As you can divine, Notebooks are really strange constructs in Boswell. They are definitely one of the philosophical hurdles that one has to approach if they are going to understand the software. They are simultaneously search results, manually assembled collections of data, documents (drag a notebook to the desktop and poof, it is a single file in the same vein as a compile out of Scrivener), they are filters, if their name exists in the text of the document being archived, they automatically file the document within them (example, a notebook named Scrivener will automatically acquire every single document I archive with the word ‘Scrivener’ in it), and search terms when used a source.

And of file system’s benefits? I have those too. Every ten-days I dump everything I’ve archived into a Boswell file, then run a script I wrote which builds a directory structure and puts the entries into them. It’s a mirror I never touch; a back-up; something for everything to link to universally (using those unique IDs I mentioned); something for Spotlight to search against. When Boswell fails to help me find something (rare), it’s there. Back when I was using the file system, I had a pretty decent system. I wrote a bevy of scripts in Ruby to make things easier for myself—but in the end it was just too much work. Making a new entry meant opening TextMate, then saving and locating the right folder to save in. In Boswell, its Cmd-E; start typing. Done. File it, or let it sit around for a bit and stew. I don’t have the Untitled File problem mentioned in the follow-up. Untitled stuff just stays like that until I change it or want to think about filing it.

Anyway, if you like the strictly file system approach, I recommend learning grep if you haven’t already. SpotLight is fast, but it can also be frustratingly vague.
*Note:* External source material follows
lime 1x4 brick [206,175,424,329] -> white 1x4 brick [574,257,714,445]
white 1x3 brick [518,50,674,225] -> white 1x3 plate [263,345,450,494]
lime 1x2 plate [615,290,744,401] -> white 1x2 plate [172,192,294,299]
Grep is slow, but extremely accurate. Also, Hazel which I mentioned above. Hazel is one of the best Mac applications out there. It is the Scrivener of file automation and can make a folder of files almost application-like.
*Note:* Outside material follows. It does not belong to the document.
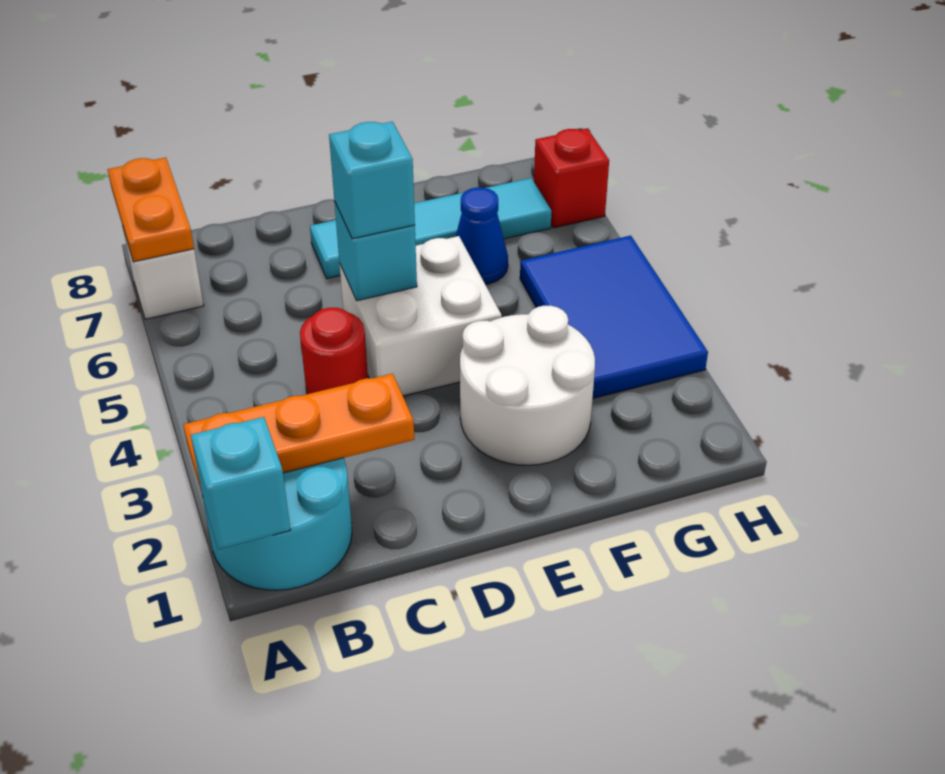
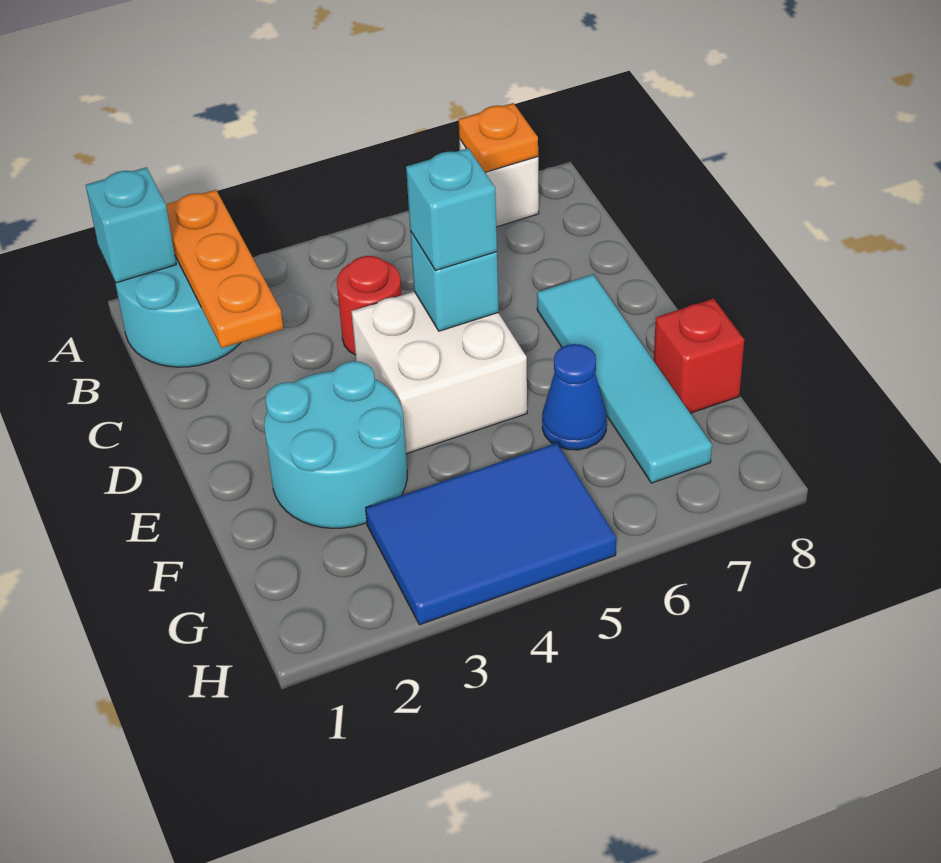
orange 1x2 plate [108,158,194,262] -> orange 1x1 plate [459,103,538,172]
white 2x2 round brick [460,306,595,465] -> cyan 2x2 round brick [264,361,407,528]
red 1x1 brick [534,129,609,228] -> red 1x1 brick moved to [654,299,744,413]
I’d caution using DTP as your email archive. It only has an extremely rudimentary understanding of the email header, and I’m not sure if it can even output an mbox file; or if it retains the full original email copy.

Update: Forgot to mention the one thing that always made me nervous whenever I wasn’t in Boswell: data security (which might seem ironic since it fubared my database once, but bear with me). Many of these applications support a form of locking which is in my opinion a very soft lock. The data cannot be edited, in some rare cases the meta-data remains locked, but in all cases you can still accidentally or even intentionally delete the file. Boswell just doesn’t let you. The only way to edit old stuff is to version it to a new copy. There is simply no way to delete anything, period. At first it seems limiting, but once you get used to it, it makes everything else—especially raw file systems—feel absolutely dangerous.